----- GIVEN INFORMATION
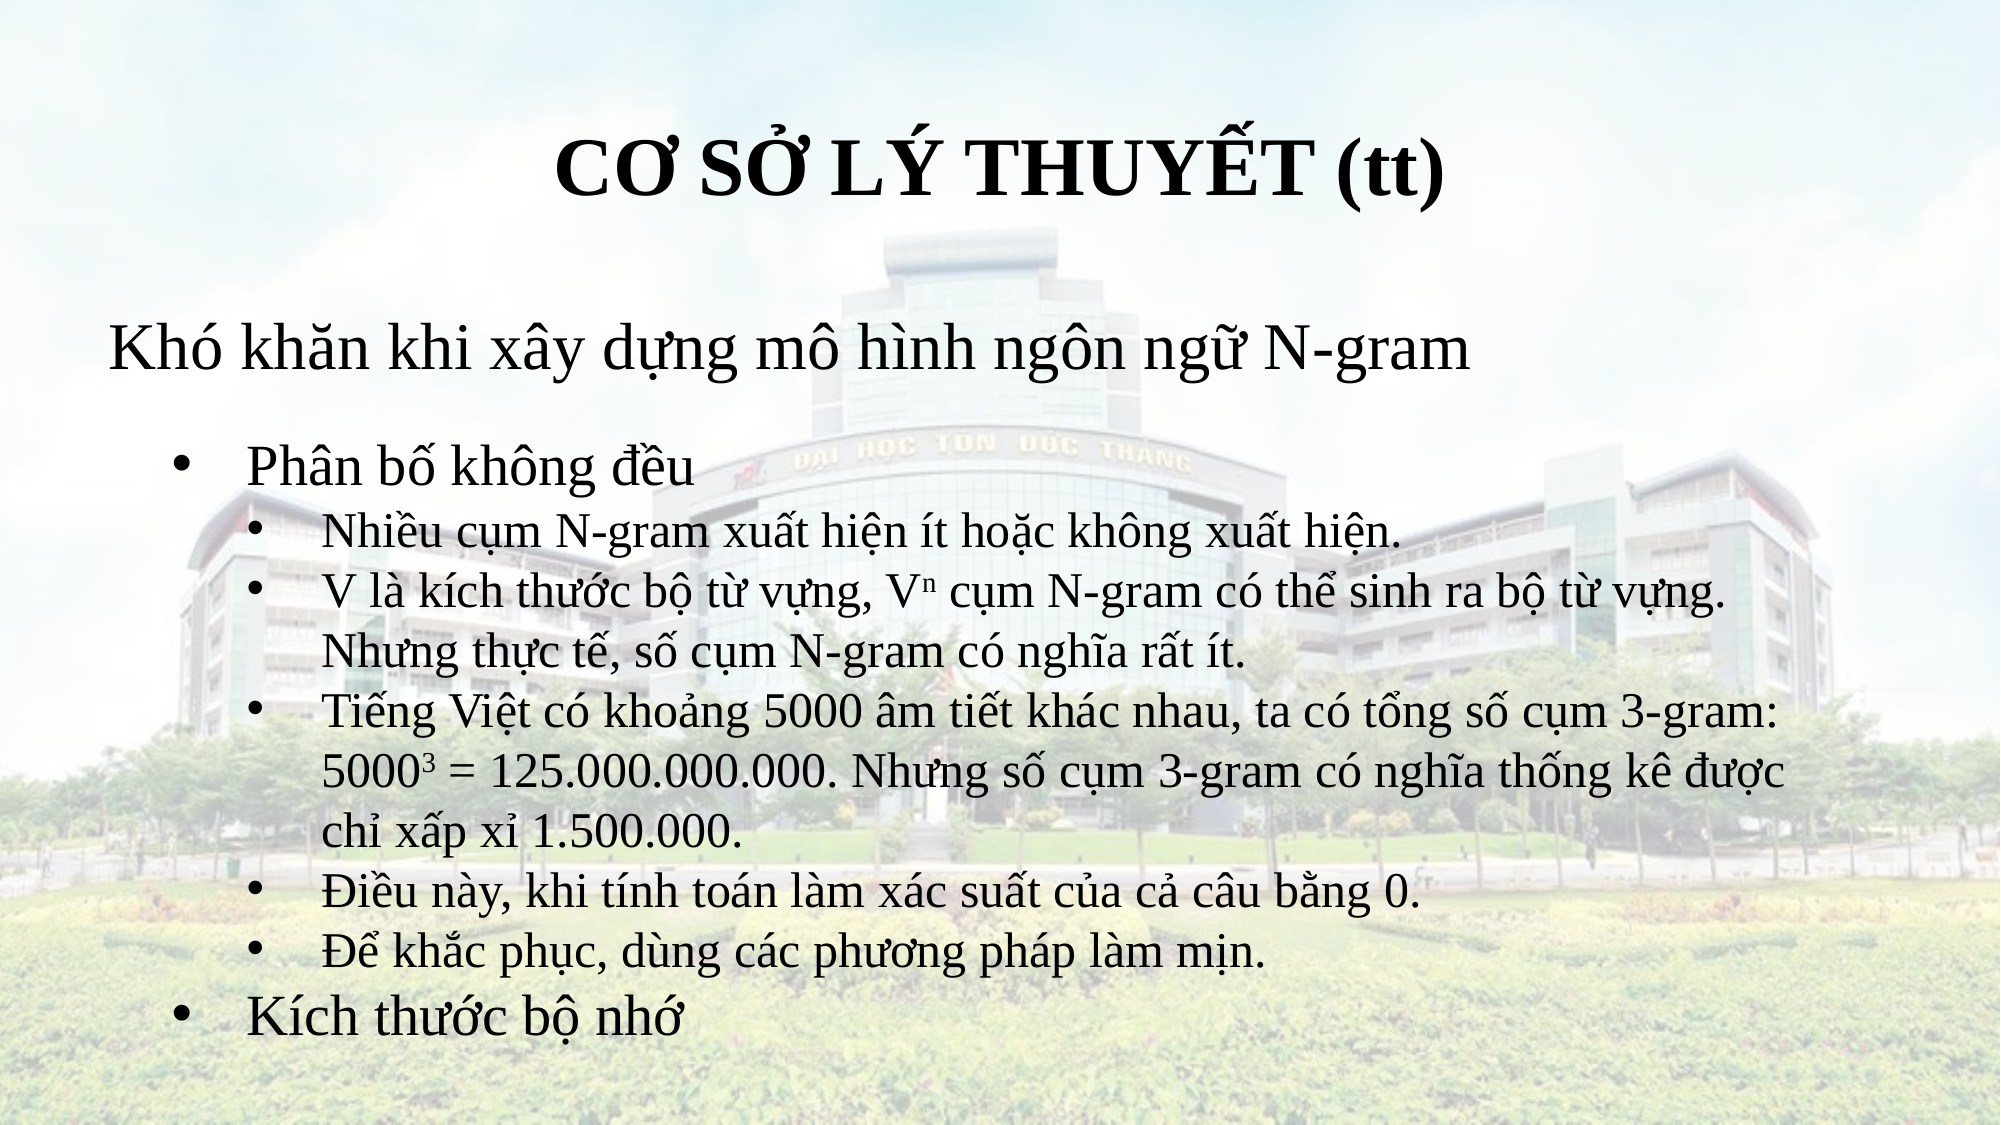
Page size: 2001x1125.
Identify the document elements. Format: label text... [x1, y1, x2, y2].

title CƠ SỞ LÝ THUYẾT (tt) [137, 59, 1863, 278]
text_box Khó khăn khi xây dựng mô hình ngôn ngữ N-gram [93, 304, 1794, 404]
text_box Phân bố không đều Nhiều cụm N-gram xuất hiện ít hoặc không xuất hiện. V là kích thước bộ từ vựng, Vn cụm N-gram có thể sinh ra bộ từ vựng. Nhưng thực tế, số cụm N-gram có nghĩa rất ít. Tiếng Việt có khoảng 5000 âm tiết khác nhau, ta có tổng số cụm 3-gram: 50003 = 125.000.000.000. Nhưng số cụm 3-gram có nghĩa thống kê được chỉ xấp xỉ 1.500.000. Điều này, khi tính toán làm xác suất của cả câu bằng 0. Để khắc phục, dùng các phương pháp làm mịn. Kích thước bộ nhớ [156, 419, 1840, 1055]
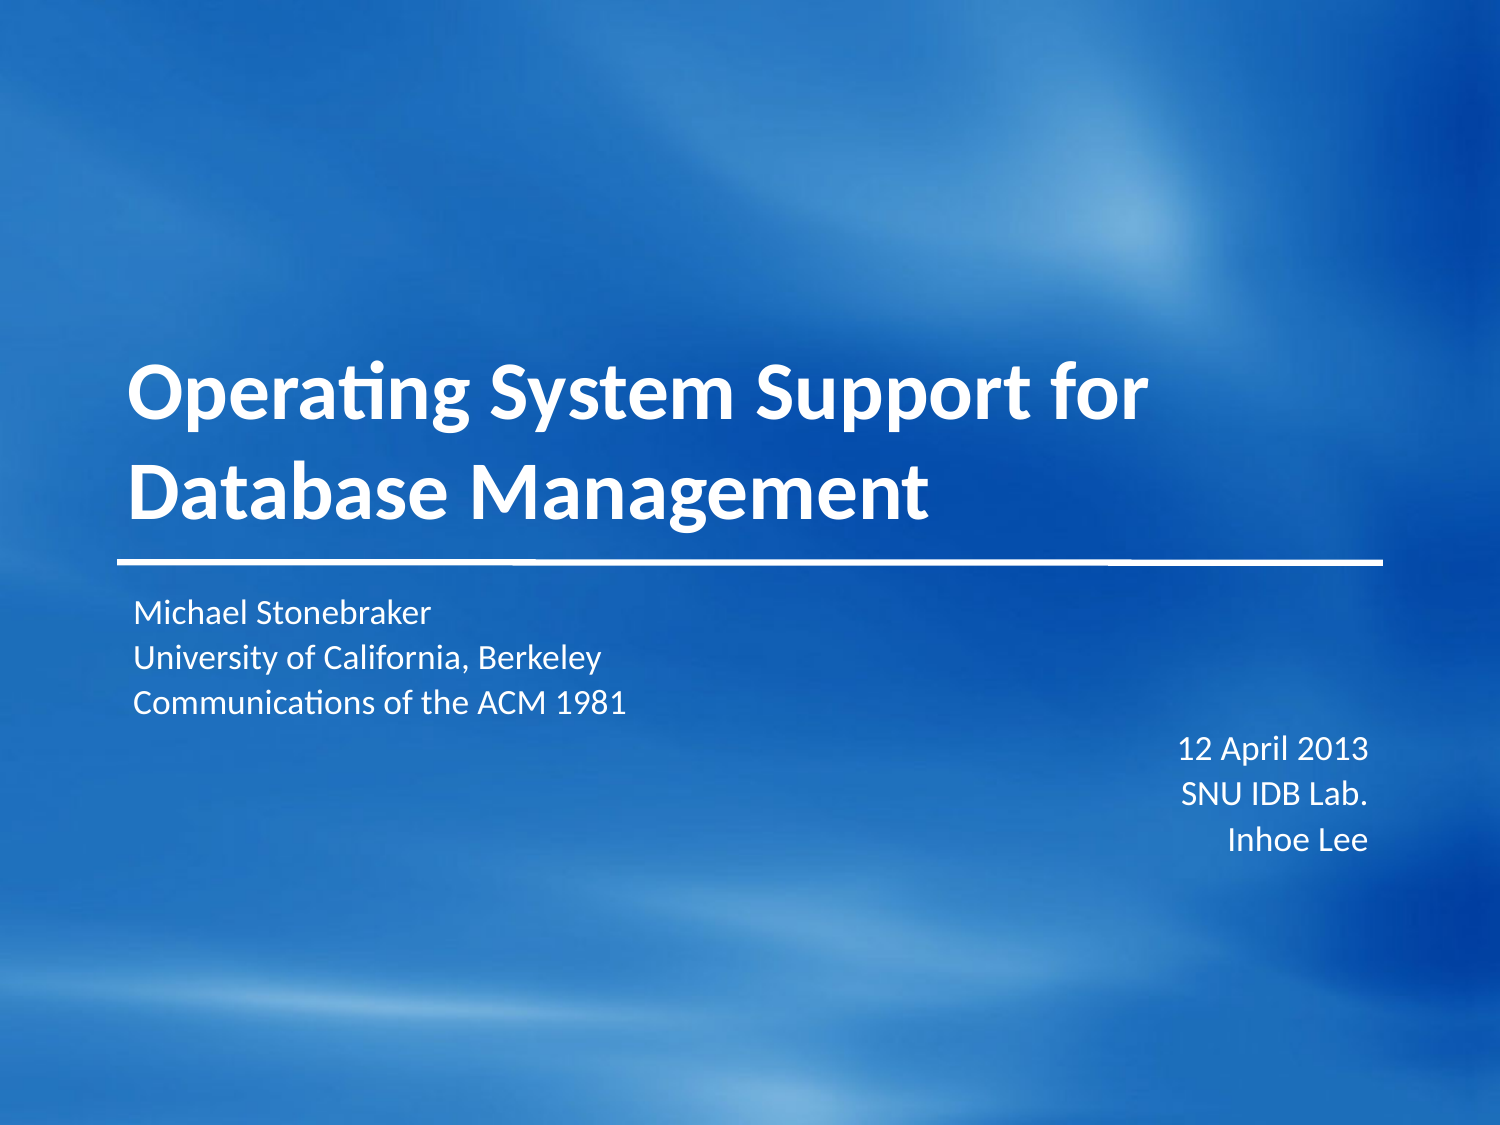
----------
# [TASK DESCRIPTION]
Could you output the lines above exactly, with no pictures included?

# [SOLUTION BELOW]
Page size: 2001x1125.
Identify the document elements. Format: label text... [x1, y1, x2, y2].

title CƠ SỞ LÝ THUYẾT (tt) [137, 59, 1863, 278]
text_box Khó khăn khi xây dựng mô hình ngôn ngữ N-gram [93, 304, 1794, 404]
text_box Phân bố không đều Nhiều cụm N-gram xuất hiện ít hoặc không xuất hiện. V là kích thước bộ từ vựng, Vn cụm N-gram có thể sinh ra bộ từ vựng. Nhưng thực tế, số cụm N-gram có nghĩa rất ít. Tiếng Việt có khoảng 5000 âm tiết khác nhau, ta có tổng số cụm 3-gram: 50003 = 125.000.000.000. Nhưng số cụm 3-gram có nghĩa thống kê được chỉ xấp xỉ 1.500.000. Điều này, khi tính toán làm xác suất của cả câu bằng 0. Để khắc phục, dùng các phương pháp làm mịn. Kích thước bộ nhớ [156, 419, 1840, 1055]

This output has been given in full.